“A Raisin in the Sun” is a 1961 film adapted from Lorraine Hansberry’s 1959 play about the fictional Younger family. The Youngers are a Black family living on Chicago’s Southside and thus far their dreams of a better life have been held in check by poverty and racism. As the family’s matriarch awaits a possibly life-changing insurance check resulting from her husband’s death, her son and daughter have hopes of using the money to pursue their dreams. The story follows the lives of the Youngers for a few weeks and explores their current lives versus their aspirations.
If you’re interested in learning about the first Black woman in NASA’s astronaut training program, America’s first Black woman astronaut, and the first Black woman in space, then my Mae C. Jemison Black History Short is for you.
“Soul Food” is a 1997 George Tillman Jr. drama about the Joseph family’s descent into dysfunction after the matriarch goes into a coma. The story is told through the eyes of the eldest grandchild, Ahmad, who serves as the film’s narrator. Josephine “Big Mama” Joseph and her three daughters gather with their families on Sundays and holidays to share a good meal. The tradition serves to keep them close while their sibling rivalries, meddling, and their raggedy Cousin Faith threaten to push them apart.
“The Girl Who Smiled Beads” by Clemantine Wamariya charts her and her sister, Claire’s, experience as refugees during the Rwandan genocide. Born into a relatively comfortable family, the girls’ lives are disrupted as the country descends into civil war and then ethnic genocide. Sent away from their family home in an attempt to keep them safe, the girls find themselves constantly on the move between countries and refugee camps in search of safety and some sense of normalcy.

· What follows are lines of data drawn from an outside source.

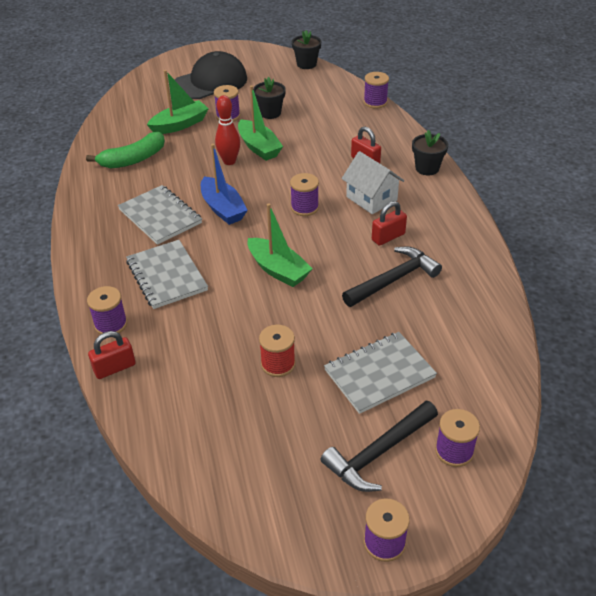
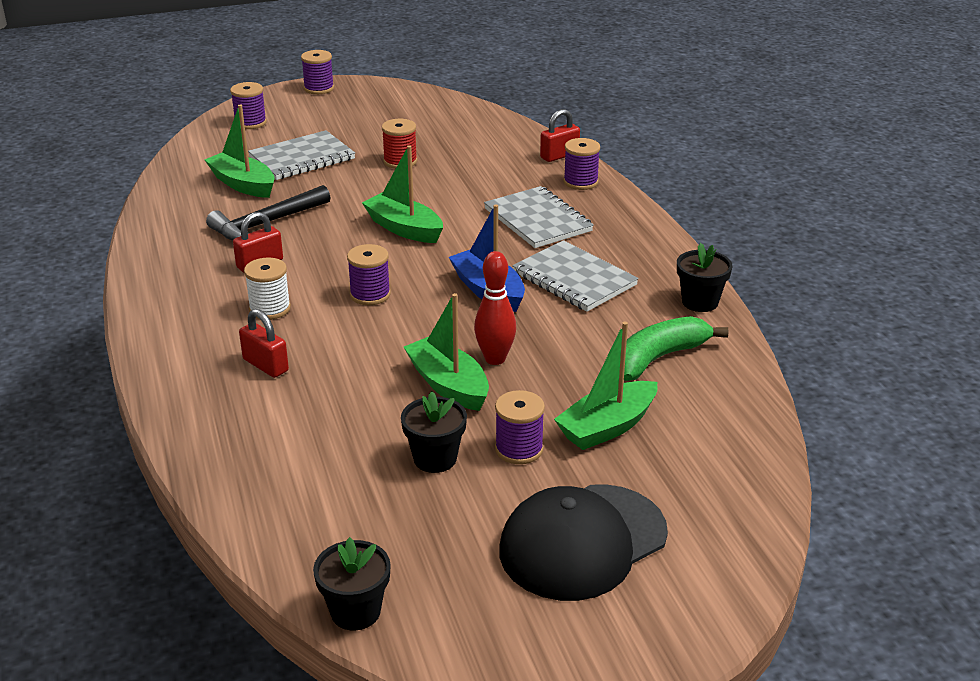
camera: 175 degrees right, 10 degrees down
(371, 198) = (270, 309): white house -> white spool
(375, 102) = (214, 492): purple spool -> none
(378, 453) = (314, 120): black hammer -> none
(427, 168) = (166, 355): black flower pot -> black flower pot (700, 302)
(428, 333) = (243, 184): none -> green boat

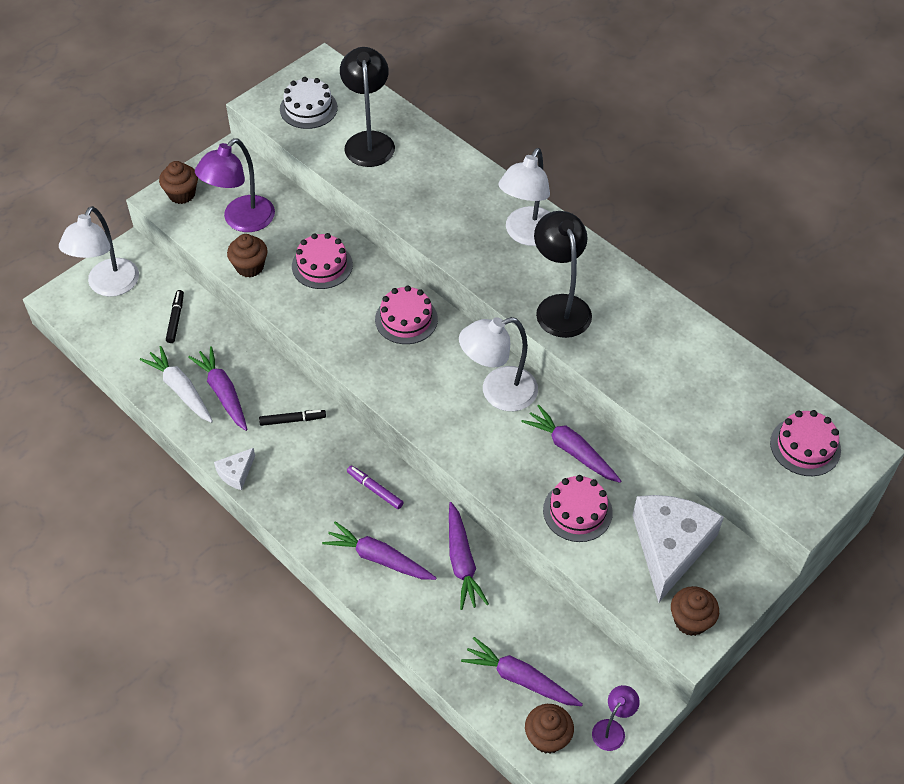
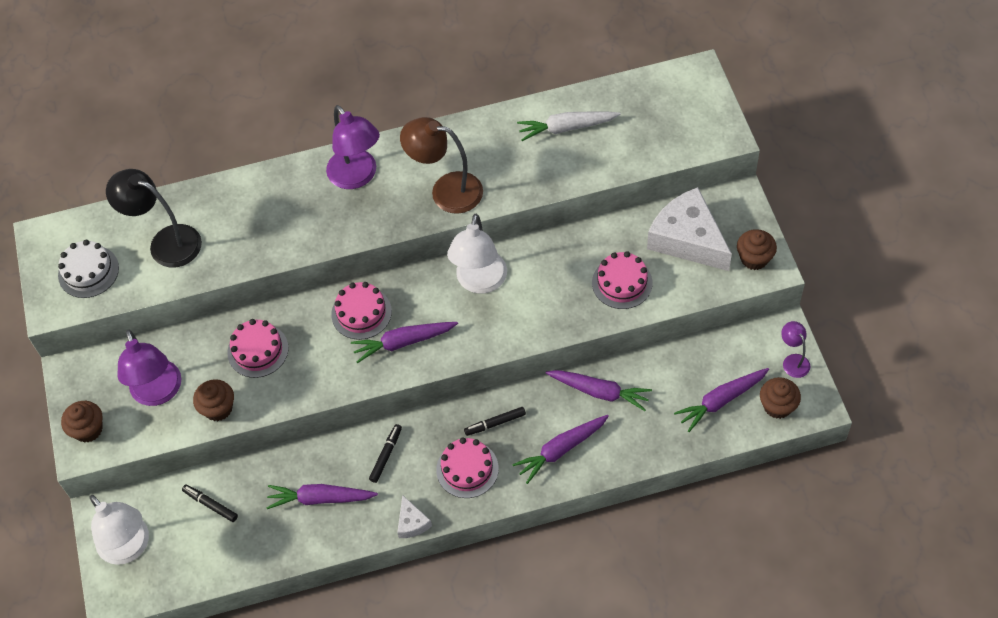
camera: 55 degrees left, 5 degrees up
(180, 389) = (293, 532): white carrot -> white carrot (566, 128)
(375, 490) = (495, 423): purple marker -> black marker
(526, 235) = (357, 177): white lamp -> purple lamp
(560, 306) = (446, 190): black lamp -> brown lamp
(571, 450) = (565, 259): purple carrot -> purple carrot (403, 342)
(805, 446) = (674, 104): pink cake -> pink cake (467, 469)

“My Life with Earth, Wind & Fire is an autobiography by Maurice White written in collaboration with Herb Powell. The book tells the story of White’s early life growing up in Memphis and his eventual move to Chicago where he decided to pursue music as a career. Fans of Earth Wind & Fire might particularly enjoy learning about the vision that went into forming the group, the making of various songs, and how it was all translated for live stage shows. The book would also be a great pick for people who are interested in music history and/or the music industry though they might not necessarily be fans of the band.